Il n'était pas non plus facile de respecter les bons dosages, quand les sirops se prennent à l'aide de seringues ou de doseurs de taille différente. La moitié d'une seringue peut contenir 50 ml d'un sirop dans un cas, et 25 ml dans l'autre. « Nous avions plusieurs flacons différents, explique Pamela, et les dosages variaient d'un flacon à l'autre. Il est facile de s'y perdre, et je ne suis pas sûre d'avoir toujours respecté les doses prescrites. »

Des erreurs dans le dosage des médicaments administrés aux enfants peuvent engendrer de graves conséquences. Mais comme il n'existe qu'une seule combinaison pédiatrique à dose fixe disponible aujourd'hui, la plupart des gouvernements continuent d'utiliser des sirops, seuls à permettre différentes associations thérapeutiques. Pourtant, à l'image des difficultés rencontrées par Pamela, les enfants risquent de ne pas suivre correctement leur traitement quand il n'existe pas d'alternative à l'utilisation des sirops. Et l'expérience de MSF dans le traitement des patients atteints du sida montre que plus le traitement est simple, plus il est efficace.

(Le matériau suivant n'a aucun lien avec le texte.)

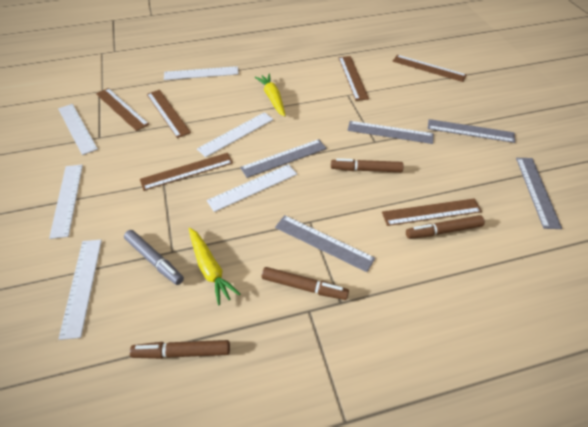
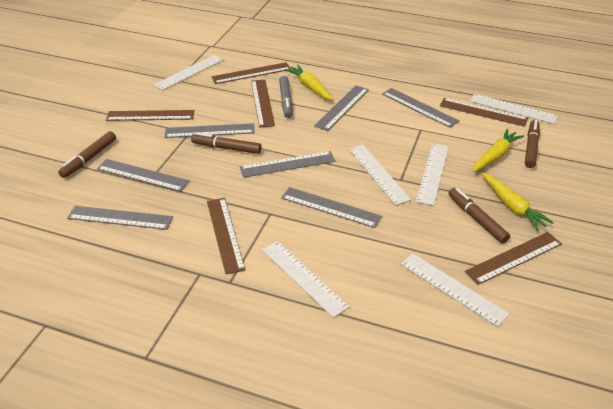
grey ruler: [240,139,327,178] [275,215,375,272] [347,121,434,144] [428,119,515,143] [516,158,562,229] = 5 -> [67,206,173,230] [97,159,189,192] [165,123,255,138] [240,151,335,178] [281,187,382,228] [314,85,369,131] [382,88,459,128] = 7
yellow carrot: [189,228,240,306] [255,74,285,117] = 2 -> [284,65,334,100] [473,129,524,172] [481,173,554,231] = 3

Helena Huerga est coordinatrice médicale à MSF : « Avec les combinaisons pédiatriques à dose fixe, les patients savent qu'ils n'ont qu'un comprimé à prendre matin et soir, explique-t-elle.

A Homa Bay, où nous traitons plus de 1000 enfants atteints du sida, nous avons déjà constaté les effets bénéfiques de ce traitement. Si nous voulons vraiment diminuer le nombre de décès chez les enfants atteints du sida, les combinaisons pédiatriques à dose fixe doivent être bien plus largement utilisées, et un véritable effort doit être entrepris pour développer une gamme de formulations thérapeutiques beaucoup plus faciles à utiliser pour les enfants. »


Sur les 22 anti-rétroviraux actuellement disponibles, 8 ne sont pas autorisés pour une utilisation chez les enfants, et 9 ne sont pas disponibles en formulation pédiatrique. Il est urgent d'investir dans la recherche et le développement de nouveaux médicaments adaptés aux enfants atteints du sida.

Au-delà de l'amélioration de la qualité des médicaments, c'est aussi à la production de médicaments plus faciles à administrer aux enfants que la recherche doit s'attacher.